Your prime focus should be on learning how to trade without losing much. Your wins would also be small but if you are not losing a big pie of your capital, that means you are building a strong foundation of your bigger wins, by master on how to avoid bigger losses.
Initially, you can target a 4% profit if you are taking a risk of 2%, which means if you lose trade money loss would be 2% of your trading capital but if you get the success you would earn 4% (2x of risk) of your trading capital.

Why 4%?
Because there’s a possibility that expecting more gains (like 10% or 15%) may lead to not reaching the desired goal at all which would be frustrating. So smaller wins would help you move forward and build confidence.
And learning how to reduce loss percentage is more important than earning high profits, which you can understand by using different strategies that come under risk management, which you’ll learn in the next section.
#3. Learn Risk Management
Risk management strategies guide you on how to reduce your risk per trade so that you don’t wipe out all of your capital in the trades.
I am going to share with you two easy risk management techniques that would help you save money if the trade goes against you.
I. Set Stop loss at 2% (for nano accounts)
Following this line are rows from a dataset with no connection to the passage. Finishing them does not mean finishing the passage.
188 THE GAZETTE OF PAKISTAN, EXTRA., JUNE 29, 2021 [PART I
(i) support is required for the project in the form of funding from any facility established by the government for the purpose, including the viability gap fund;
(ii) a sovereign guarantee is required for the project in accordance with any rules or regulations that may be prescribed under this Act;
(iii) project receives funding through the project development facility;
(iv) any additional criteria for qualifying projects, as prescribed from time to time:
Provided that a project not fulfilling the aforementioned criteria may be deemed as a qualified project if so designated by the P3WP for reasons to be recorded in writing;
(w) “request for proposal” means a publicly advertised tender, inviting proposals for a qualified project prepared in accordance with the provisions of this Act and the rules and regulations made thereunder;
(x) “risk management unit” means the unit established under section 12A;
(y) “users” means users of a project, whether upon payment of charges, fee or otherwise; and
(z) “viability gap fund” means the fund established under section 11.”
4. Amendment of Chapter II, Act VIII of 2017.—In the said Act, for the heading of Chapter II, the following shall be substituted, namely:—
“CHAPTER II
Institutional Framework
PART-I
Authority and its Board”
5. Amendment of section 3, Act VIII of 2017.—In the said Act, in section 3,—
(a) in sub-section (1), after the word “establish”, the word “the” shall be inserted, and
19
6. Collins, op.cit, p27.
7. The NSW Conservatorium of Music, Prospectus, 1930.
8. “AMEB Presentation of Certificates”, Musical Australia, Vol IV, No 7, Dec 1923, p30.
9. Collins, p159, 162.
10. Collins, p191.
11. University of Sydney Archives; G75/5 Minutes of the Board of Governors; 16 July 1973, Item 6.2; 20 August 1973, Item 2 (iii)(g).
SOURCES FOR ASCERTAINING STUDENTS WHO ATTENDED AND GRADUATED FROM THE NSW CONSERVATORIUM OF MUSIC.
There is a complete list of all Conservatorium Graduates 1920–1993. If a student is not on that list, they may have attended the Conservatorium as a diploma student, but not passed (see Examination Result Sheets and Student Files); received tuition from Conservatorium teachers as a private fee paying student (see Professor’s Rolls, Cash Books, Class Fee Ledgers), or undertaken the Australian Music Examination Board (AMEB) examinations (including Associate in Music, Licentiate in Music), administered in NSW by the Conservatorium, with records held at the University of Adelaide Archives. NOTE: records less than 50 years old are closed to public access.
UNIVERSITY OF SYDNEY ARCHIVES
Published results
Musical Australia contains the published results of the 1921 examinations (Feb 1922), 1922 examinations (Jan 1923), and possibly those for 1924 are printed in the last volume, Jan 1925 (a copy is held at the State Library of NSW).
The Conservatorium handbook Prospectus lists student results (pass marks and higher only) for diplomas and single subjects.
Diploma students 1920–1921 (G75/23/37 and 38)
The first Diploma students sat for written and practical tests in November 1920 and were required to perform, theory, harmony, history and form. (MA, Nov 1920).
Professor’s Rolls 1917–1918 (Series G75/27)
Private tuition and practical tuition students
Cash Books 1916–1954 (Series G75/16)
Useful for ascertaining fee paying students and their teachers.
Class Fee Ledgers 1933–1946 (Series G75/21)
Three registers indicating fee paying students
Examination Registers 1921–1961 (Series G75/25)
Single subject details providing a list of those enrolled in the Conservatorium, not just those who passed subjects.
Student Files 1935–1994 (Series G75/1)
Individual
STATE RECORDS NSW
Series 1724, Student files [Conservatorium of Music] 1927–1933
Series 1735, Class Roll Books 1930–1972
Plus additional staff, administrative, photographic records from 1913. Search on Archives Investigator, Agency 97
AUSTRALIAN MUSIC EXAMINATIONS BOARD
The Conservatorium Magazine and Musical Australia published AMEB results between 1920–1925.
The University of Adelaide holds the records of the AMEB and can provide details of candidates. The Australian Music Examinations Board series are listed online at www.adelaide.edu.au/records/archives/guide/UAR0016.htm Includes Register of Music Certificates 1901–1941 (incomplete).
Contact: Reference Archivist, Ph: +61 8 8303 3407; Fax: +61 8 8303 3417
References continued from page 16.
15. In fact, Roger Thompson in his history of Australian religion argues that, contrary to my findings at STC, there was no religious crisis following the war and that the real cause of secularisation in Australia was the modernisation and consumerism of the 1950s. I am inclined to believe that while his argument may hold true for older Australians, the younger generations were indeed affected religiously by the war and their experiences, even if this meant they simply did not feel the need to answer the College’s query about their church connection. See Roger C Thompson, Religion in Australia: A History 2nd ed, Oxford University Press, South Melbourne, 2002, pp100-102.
You should start forex trading by setting your stop loss at 2%. That would help you fix your loss at 2% of your available trading capital.
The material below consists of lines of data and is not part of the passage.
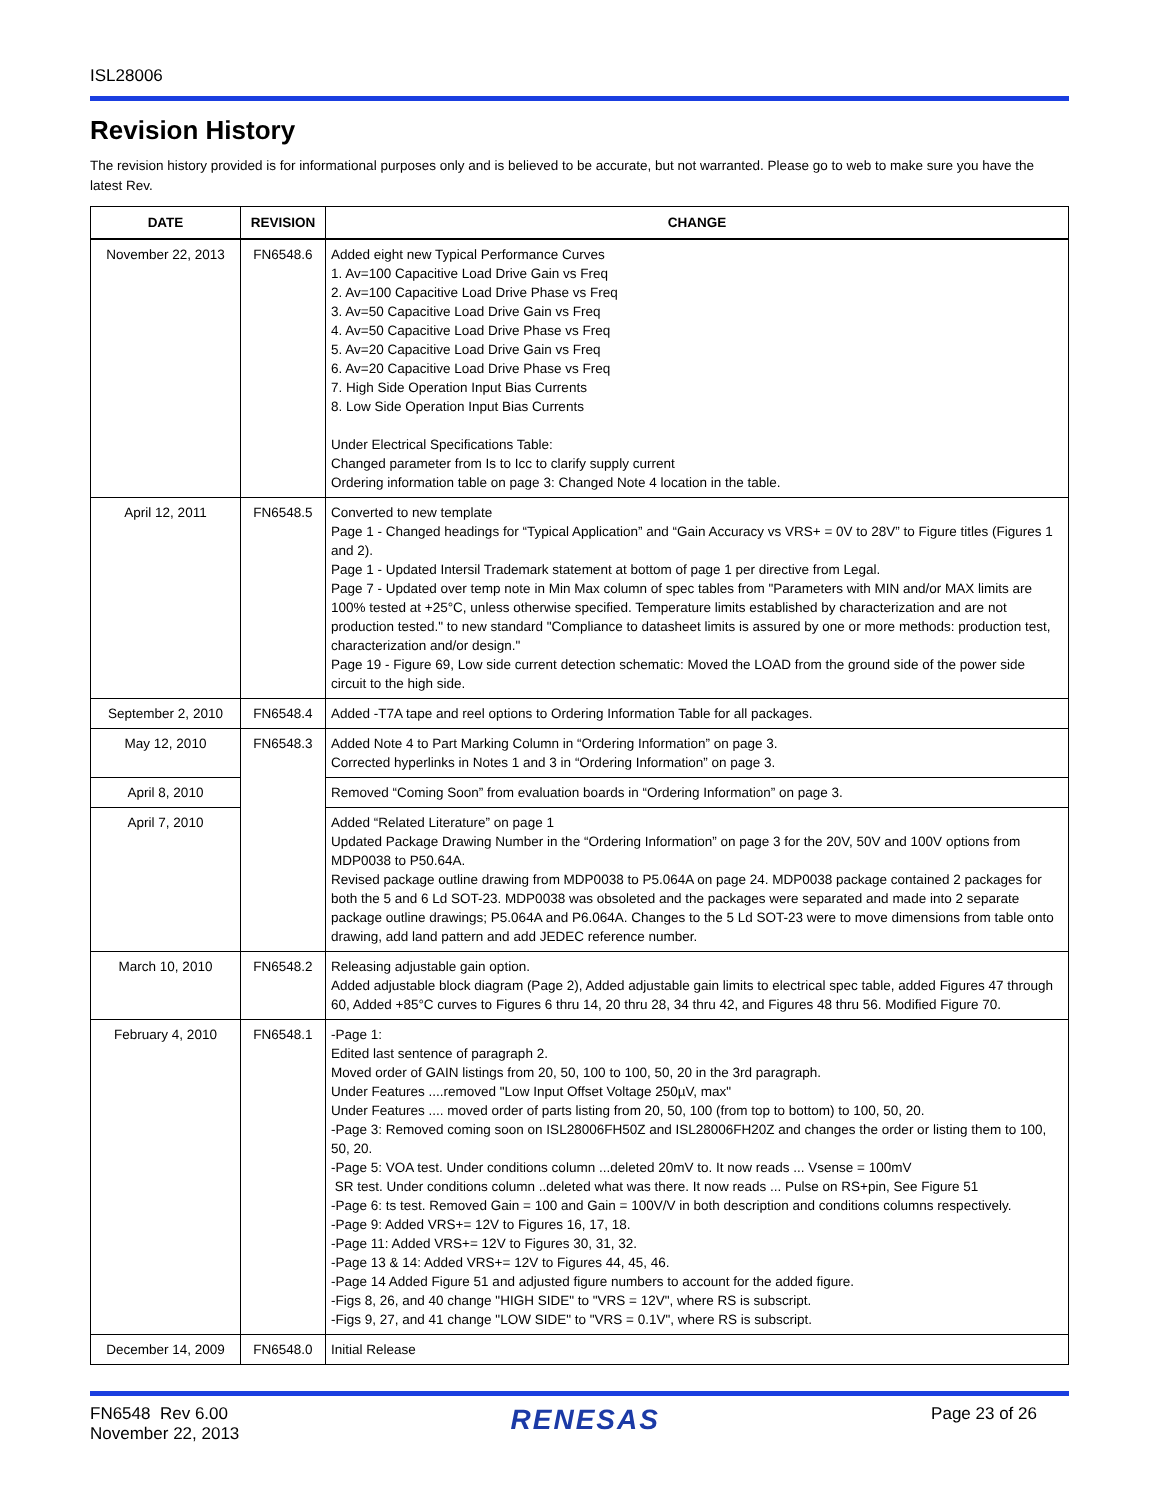ISL28006
Revision History
The revision history provided is for informational purposes only and is believed to be accurate, but not warranted. Please go to web to make sure you have the latest Rev.
| DATE | REVISION | CHANGE |
| --- | --- | --- |
| November 22, 2013 | FN6548.6 | Added eight new Typical Performance Curves 1. Av=100 Capacitive Load Drive Gain vs Freq 2. Av=100 Capacitive Load Drive Phase vs Freq 3. Av=50 Capacitive Load Drive Gain vs Freq 4. Av=50 Capacitive Load Drive Phase vs Freq 5. Av=20 Capacitive Load Drive Gain vs Freq 6. Av=20 Capacitive Load Drive Phase vs Freq 7. High Side Operation Input Bias Currents 8. Low Side Operation Input Bias Currents Under Electrical Specifications Table: Changed parameter from Is to Icc to clarify supply current Ordering information table on page 3: Changed Note 4 location in the table. |
| April 12, 2011 | FN6548.5 | Converted to new template Page 1 - Changed headings for “Typical Application” and “Gain Accuracy vs VRS+ = 0V to 28V” to Figure titles (Figures 1 and 2). Page 1 - Updated Intersil Trademark statement at bottom of page 1 per directive from Legal. Page 7 - Updated over temp note in Min Max column of spec tables from "Parameters with MIN and/or MAX limits are 100% tested at +25°C, unless otherwise specified. Temperature limits established by characterization and are not production tested." to new standard "Compliance to datasheet limits is assured by one or more methods: production test, characterization and/or design." Page 19 - Figure 69, Low side current detection schematic: Moved the LOAD from the ground side of the power side circuit to the high side. |
| September 2, 2010 | FN6548.4 | Added -T7A tape and reel options to Ordering Information Table for all packages. |
| May 12, 2010 | FN6548.3 | Added Note 4 to Part Marking Column in “Ordering Information” on page 3. Corrected hyperlinks in Notes 1 and 3 in “Ordering Information” on page 3. |
| April 8, 2010 | | Removed “Coming Soon” from evaluation boards in “Ordering Information” on page 3. |
| April 7, 2010 | | Added “Related Literature” on page 1 Updated Package Drawing Number in the “Ordering Information” on page 3 for the 20V, 50V and 100V options from MDP0038 to P50.64A. Revised package outline drawing from MDP0038 to P5.064A on page 24. MDP0038 package contained 2 packages for both the 5 and 6 Ld SOT-23. MDP0038 was obsoleted and the packages were separated and made into 2 separate package outline drawings; P5.064A and P6.064A. Changes to the 5 Ld SOT-23 were to move dimensions from table onto drawing, add land pattern and add JEDEC reference number. |
| March 10, 2010 | FN6548.2 | Releasing adjustable gain option. Added adjustable block diagram (Page 2), Added adjustable gain limits to electrical spec table, added Figures 47 through 60, Added +85°C curves to Figures 6 thru 14, 20 thru 28, 34 thru 42, and Figures 48 thru 56. Modified Figure 70. |
| February 4, 2010 | FN6548.1 | -Page 1: Edited last sentence of paragraph 2. Moved order of GAIN listings from 20, 50, 100 to 100, 50, 20 in the 3rd paragraph. Under Features ....removed "Low Input Offset Voltage 250µV, max" Under Features .... moved order of parts listing from 20, 50, 100 (from top to bottom) to 100, 50, 20. -Page 3: Removed coming soon on ISL28006FH50Z and ISL28006FH20Z and changes the order or listing them to 100, 50, 20. -Page 5: VOA test. Under conditions column ...deleted 20mV to. It now reads ... Vsense = 100mV SR test. Under conditions column ..deleted what was there. It now reads ... Pulse on RS+pin, See Figure 51 -Page 6: ts test. Removed Gain = 100 and Gain = 100V/V in both description and conditions columns respectively. -Page 9: Added VRS+= 12V to Figures 16, 17, 18. -Page 11: Added VRS+= 12V to Figures 30, 31, 32. -Page 13 & 14: Added VRS+= 12V to Figures 44, 45, 46. -Page 14 Added Figure 51 and adjusted figure numbers to account for the added figure. -Figs 8, 26, and 40 change "HIGH SIDE" to "VRS = 12V", where RS is subscript. -Figs 9, 27, and 41 change "LOW SIDE" to "VRS = 0.1V", where RS is subscript. |
| December 14, 2009 | FN6548.0 | Initial Release |
FN6548 Rev 6.00
November 22, 2013
RENESAS
Page 23 of 26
For example, if you trade with $100, the maximum loss at 2% would be $2 only.
Let’s understand by looking at the chart below –

Now if you are trading $100 with nano lots, you are limiting your loss to 200 pips which is $2 or 2% of your trading capital.
As you can see, if you enter the market at 1.13000 and set a stop loss 200 pips down at 1.12800.
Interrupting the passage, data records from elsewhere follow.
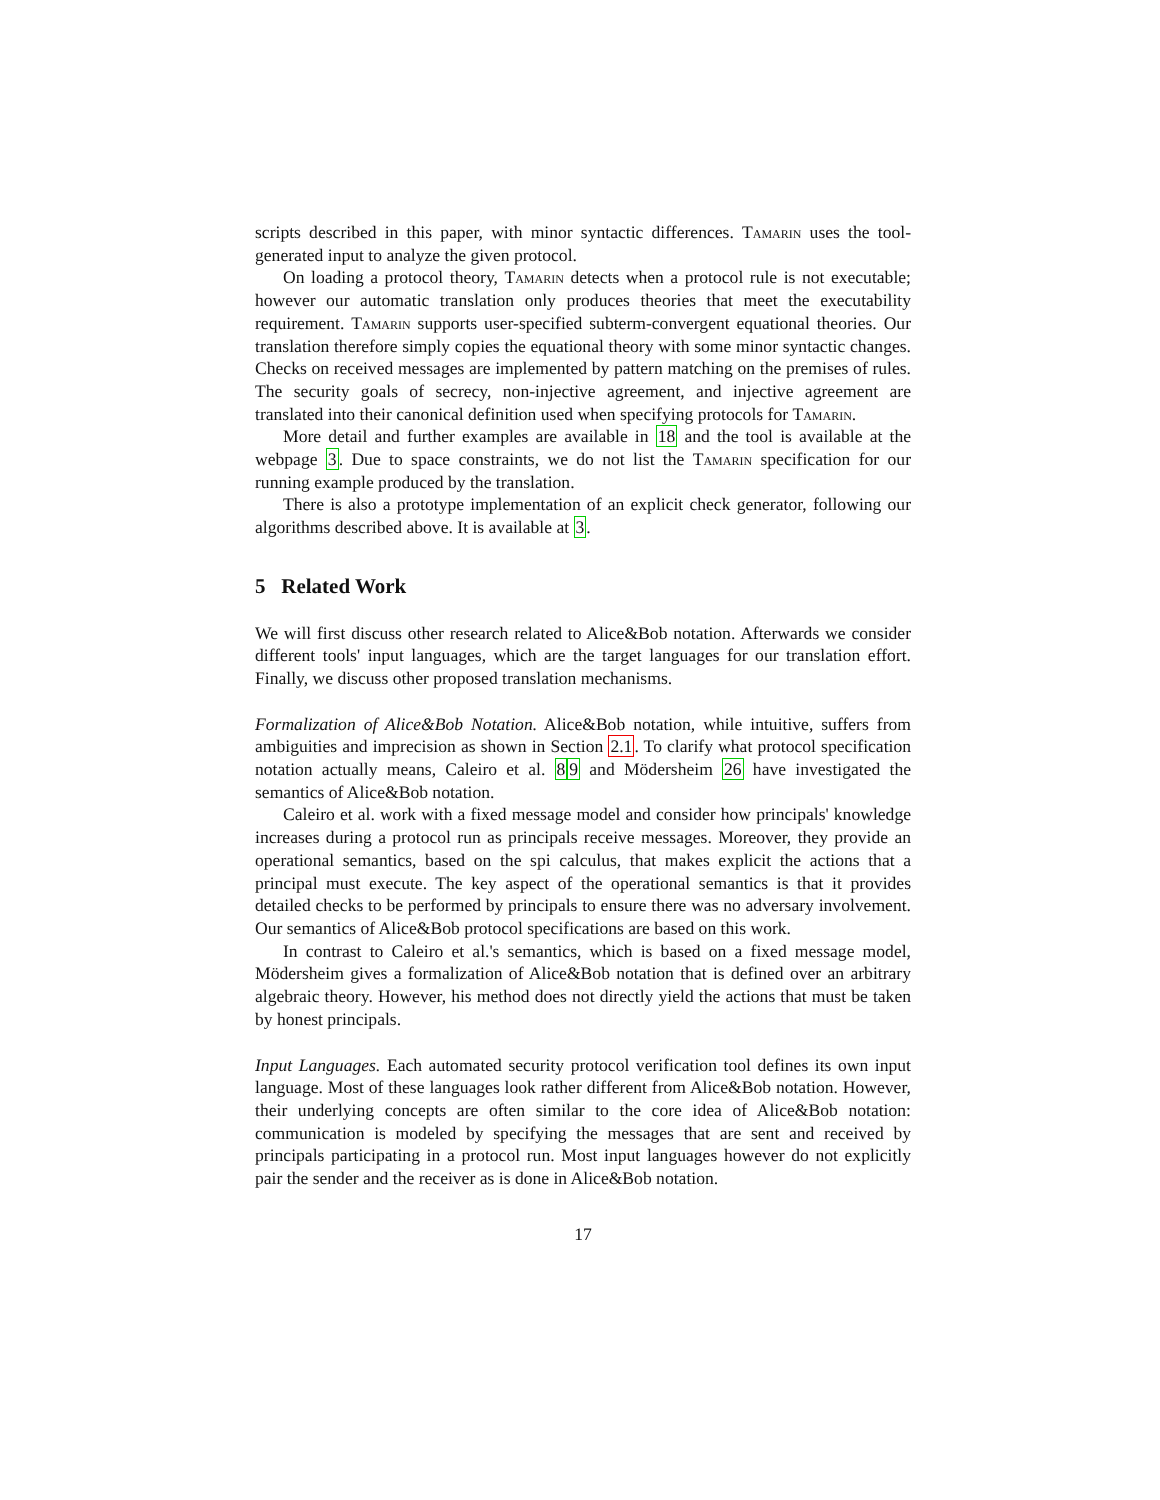scripts described in this paper, with minor syntactic differences. Tamarin uses the tool-generated input to analyze the given protocol.
On loading a protocol theory, Tamarin detects when a protocol rule is not executable; however our automatic translation only produces theories that meet the executability requirement. Tamarin supports user-specified subterm-convergent equational theories. Our translation therefore simply copies the equational theory with some minor syntactic changes. Checks on received messages are implemented by pattern matching on the premises of rules. The security goals of secrecy, non-injective agreement, and injective agreement are translated into their canonical definition used when specifying protocols for Tamarin.
More detail and further examples are available in 18 and the tool is available at the webpage 3. Due to space constraints, we do not list the Tamarin specification for our running example produced by the translation.
There is also a prototype implementation of an explicit check generator, following our algorithms described above. It is available at 3.
5 Related Work
We will first discuss other research related to Alice&Bob notation. Afterwards we consider different tools' input languages, which are the target languages for our translation effort. Finally, we discuss other proposed translation mechanisms.
Formalization of Alice&Bob Notation. Alice&Bob notation, while intuitive, suffers from ambiguities and imprecision as shown in Section 2.1. To clarify what protocol specification notation actually means, Caleiro et al. 89 and Mödersheim 26 have investigated the semantics of Alice&Bob notation.
Caleiro et al. work with a fixed message model and consider how principals' knowledge increases during a protocol run as principals receive messages. Moreover, they provide an operational semantics, based on the spi calculus, that makes explicit the actions that a principal must execute. The key aspect of the operational semantics is that it provides detailed checks to be performed by principals to ensure there was no adversary involvement. Our semantics of Alice&Bob protocol specifications are based on this work.
In contrast to Caleiro et al.'s semantics, which is based on a fixed message model, Mödersheim gives a formalization of Alice&Bob notation that is defined over an arbitrary algebraic theory. However, his method does not directly yield the actions that must be taken by honest principals.
Input Languages. Each automated security protocol verification tool defines its own input language. Most of these languages look rather different from Alice&Bob notation. However, their underlying concepts are often similar to the core idea of Alice&Bob notation: communication is modeled by specifying the messages that are sent and received by principals participating in a protocol run. Most input languages however do not explicitly pair the sender and the receiver as is done in Alice&Bob notation.
17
If you lose the trade, that would cost you just $2. Now you can execute 50 trades with $100 in your account.
You can also use margin for bigger trades but avoid that in the initial days.
Because if you use a margin of 1:100, you’ll lose $200 at a 2% loss and if you use a 1:10 margin, the loss would be $20. So avoid in the beginning and focus on how to avoid loss in the forex trading with stop loss.
This way you learn to minimize your risks which is essential before trading big amounts of money.
II. Manage Your Trading Time Frames (for a standard account)
The timeframe is the unit of the time period in which a trade executes. It could be as low as 5 seconds and as high as 1 month.
The lower the timeframe, the higher the volatility.
So the ideal timeframe for a beginner is the daily timeframe and if you are going to trade in lower time frames, it shouldn’t be less than 30 minutes because price fluctuation is very high as we lower the timeframe.
If you have a broker that doesn’t offer nano lots and you don’t want to change the broker, then start trading with lower timeframes like 1 hour or 30 minutes and keep the stop loss at 100 pips.
Or trade at a daily timeframe and reduce the stop loss to 50 pips.
For example, suppose the smallest lot that your broker offers is a micro lot (most brokers offer that), and you are trading in a daily timeframe.
Now if you set a stop loss in lower timeframes (or even keeping a daily timeframe) around 50 pips, your overall loss would be reduced to $5 in the micro lot which is still better than losing all your money in one trade.
The only risk in lower timeframes is if there’s a sudden fluctuation in the market due to any important news, then high volatility may lead you to quickly lose the trade because you won’t be giving enough space & time for your trade to execute.

You can see in the above snapshot, using the same EUR/USD example, 50 pips stop loss has very little room as compared to 200 pips. In that case, keeping 100 pips would be an appropriate timeframe to give enough space to your trade and keep risk reduced to $10.
Check out – Best personal finance books for beginners
Conclusion
Now you have learned two important risk management techniques with a nano lot trading account or with a standard forex trading account.
Prefer to open with a broker which offers nano lots, start your demo account, and after some practice, you can live trade forex with $100 capital without any hassle.